Work out how many lines of the material below contain the word "assign", then write that number alone.

** Supplied information follows **

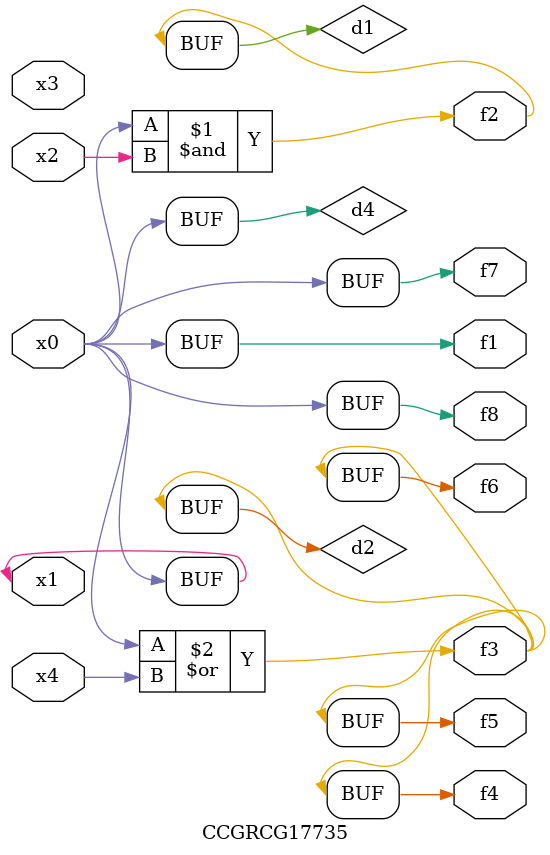
<source format=v>
module CCGRCG17735(
	input x0, x1, x2, x3, x4,
	output f1, f2, f3, f4, f5, f6, f7, f8
);

	wire d1, d2, d3, d4;

	and (d1, x0, x2);
	or (d2, x0, x4);
	nand (d3, x0, x2);
	buf (d4, x0, x1);
	assign f1 = d4;
	assign f2 = d1;
	assign f3 = d2;
	assign f4 = d2;
	assign f5 = d2;
	assign f6 = d2;
	assign f7 = d4;
	assign f8 = d4;
endmodule

</source>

** End of Supplied information **

(Response box) 8